* Requirement: Substitute "date collected" for "collection date" throughout the records, leaving every other word unchanged. Omit the pictures from your answer.

[Dataset items]
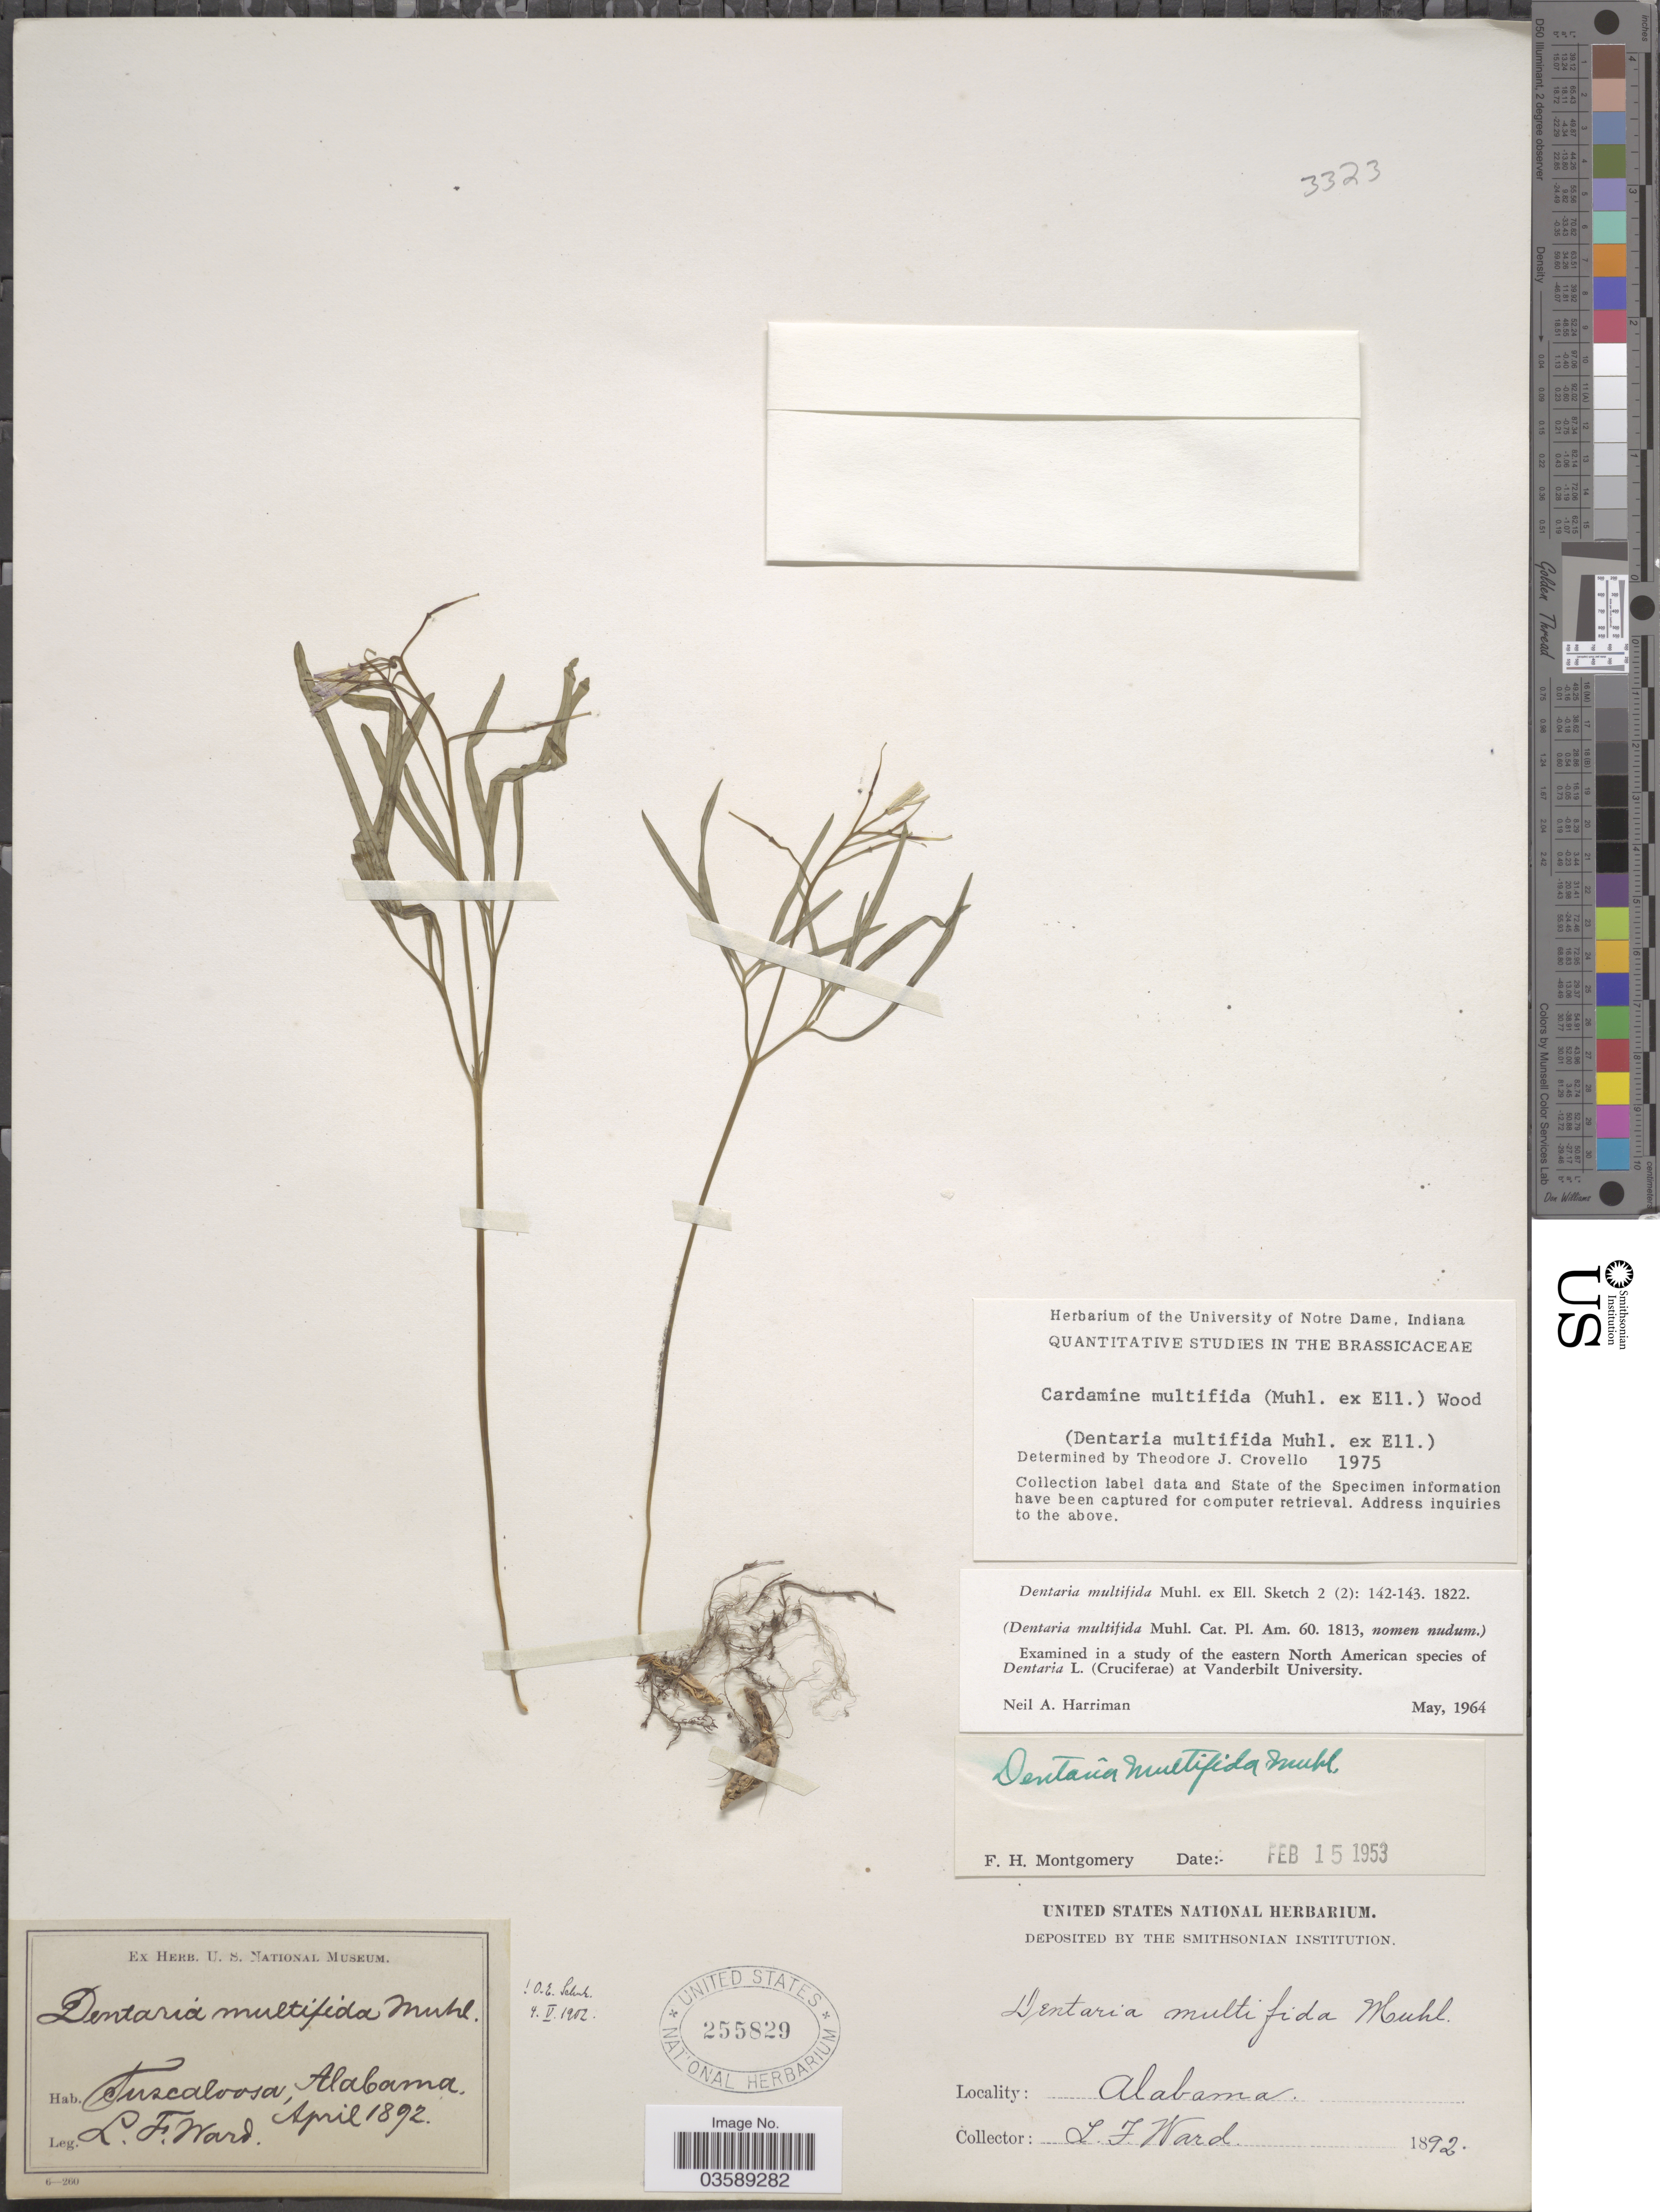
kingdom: Plantae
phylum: Tracheophyta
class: Magnoliopsida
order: Brassicales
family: Brassicaceae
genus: Cardamine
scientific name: Cardamine multifolia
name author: Rydb.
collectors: L. F. Ward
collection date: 1892-04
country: United States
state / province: Alabama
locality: Tuscaloosa.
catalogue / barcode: US 255829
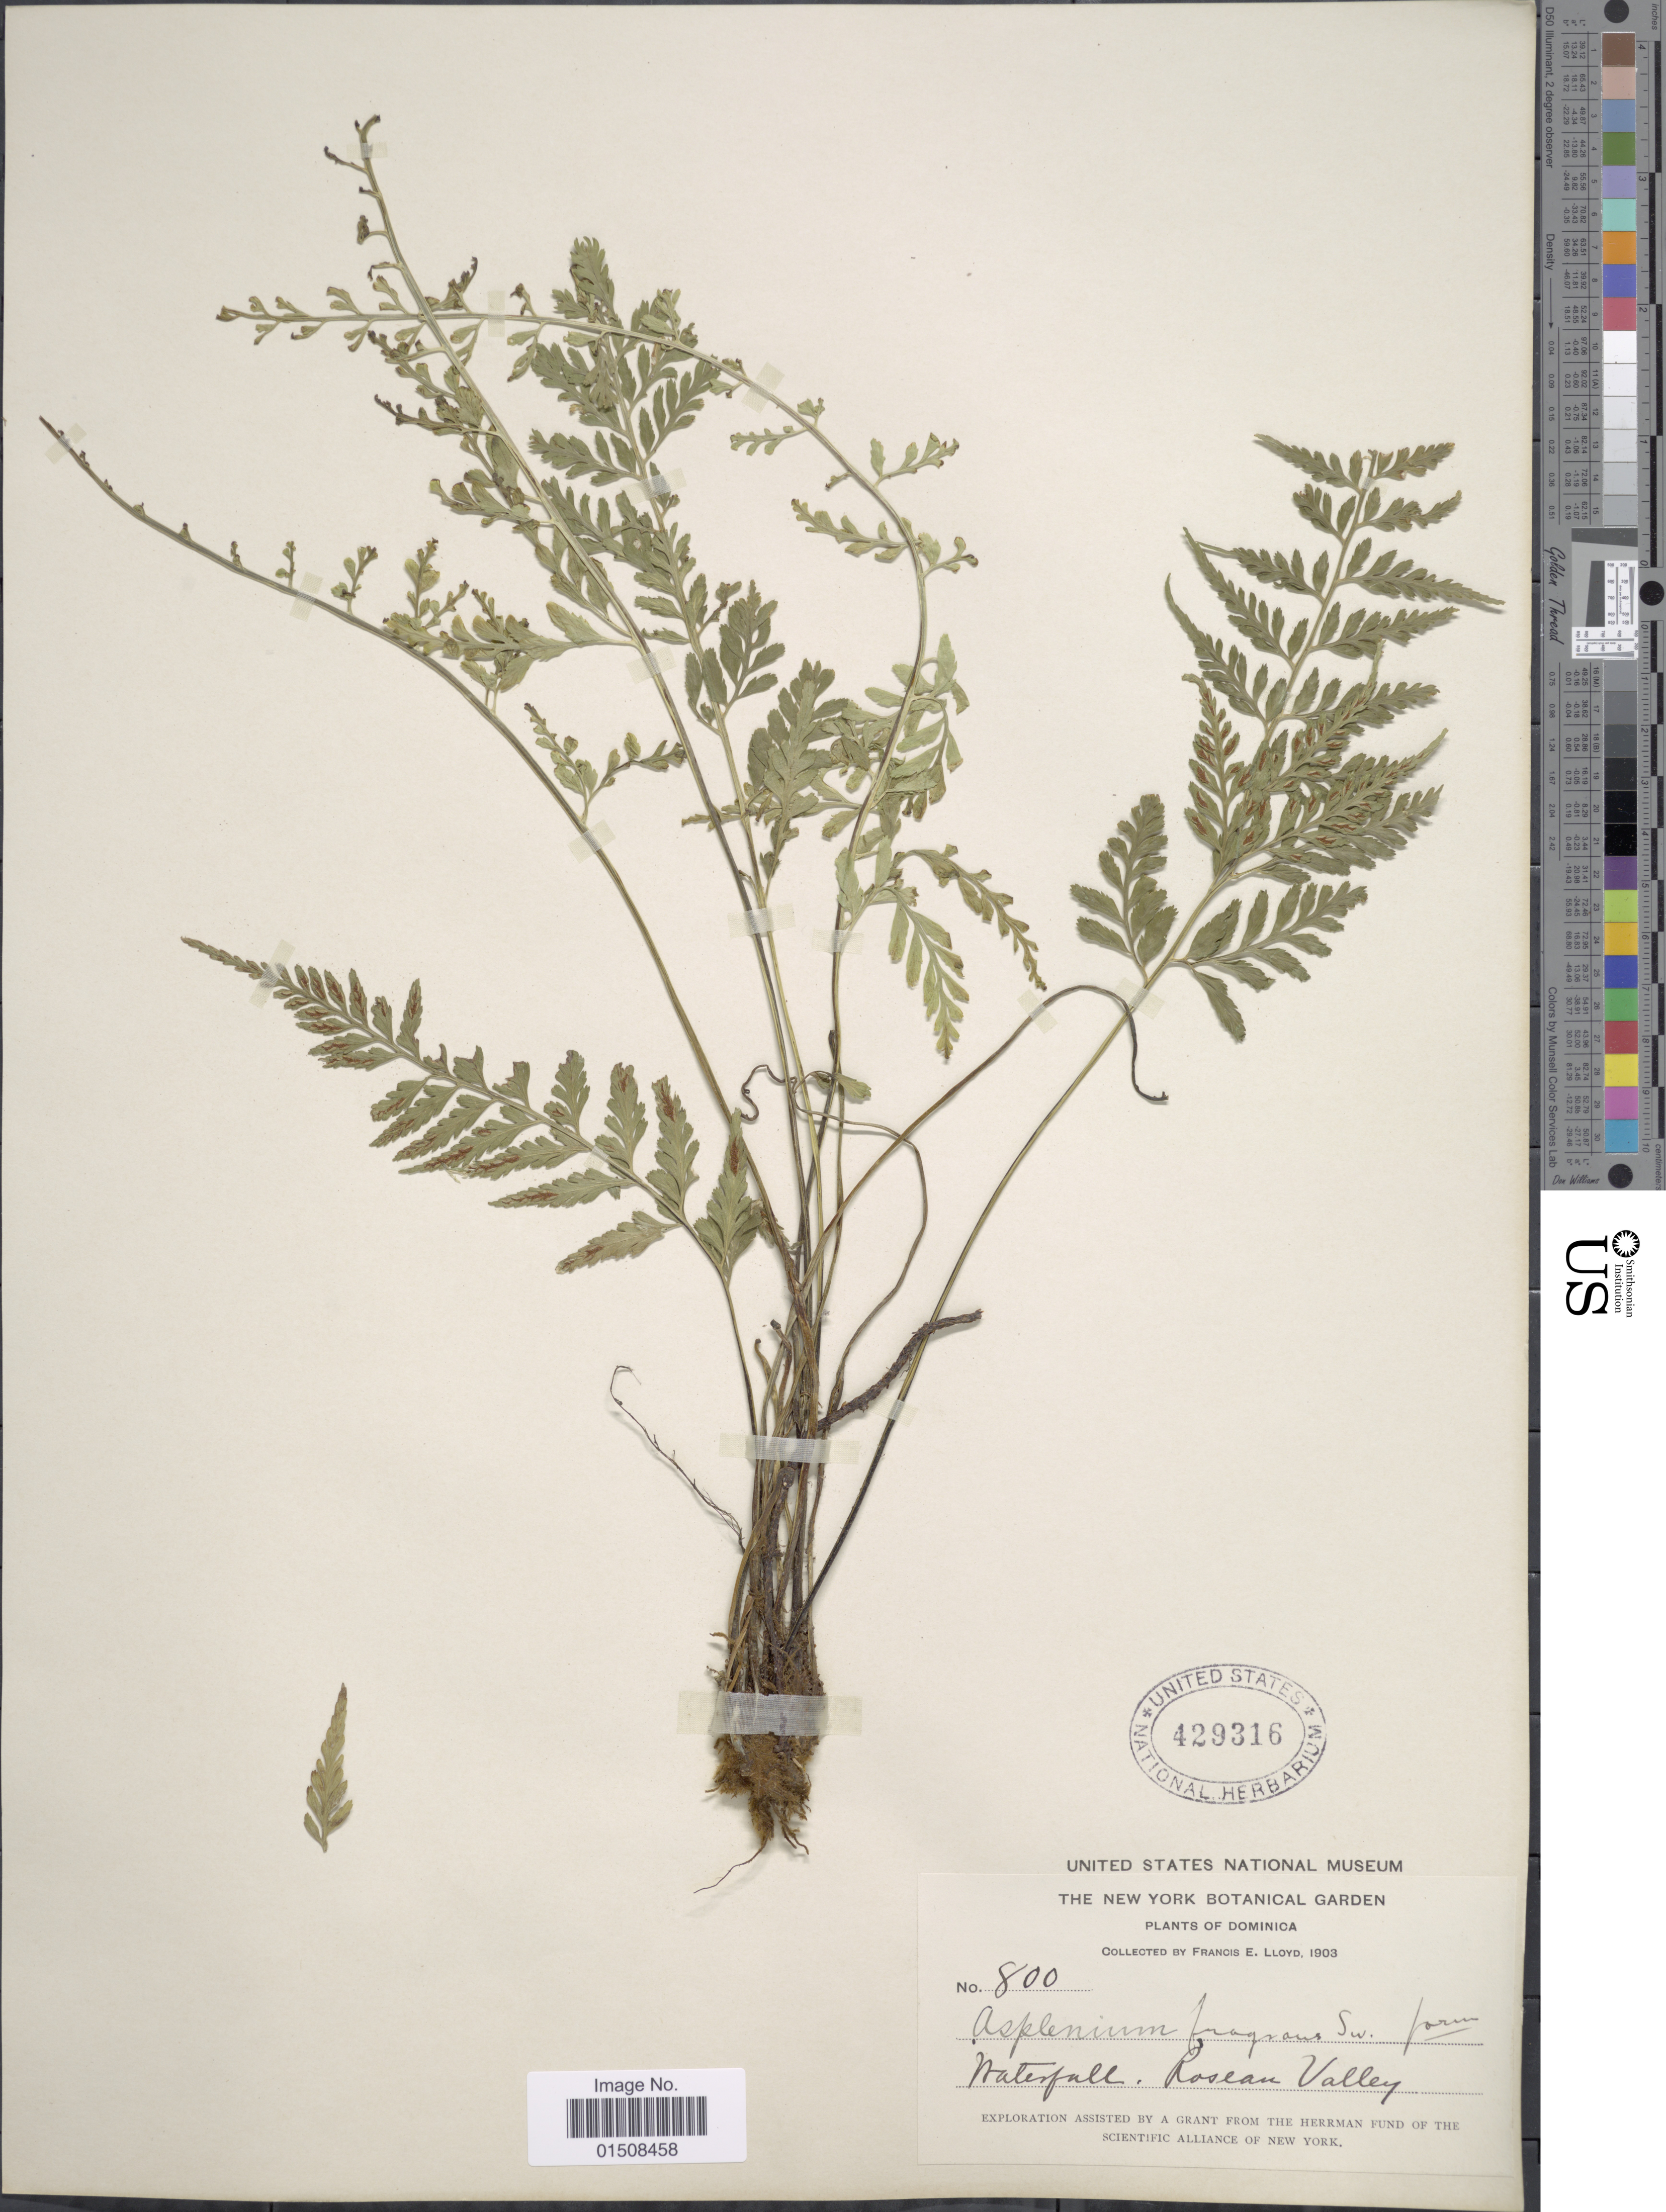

* Reply to the task:
kingdom: Plantae
phylum: Tracheophyta
class: Magnoliopsida
order: Brassicales
family: Brassicaceae
genus: Cardamine
scientific name: Cardamine multifolia
name author: Rydb.
collectors: L. F. Ward
date collected: 1892-04
country: United States
state / province: Alabama
locality: Tuscaloosa.
catalogue / barcode: US 255829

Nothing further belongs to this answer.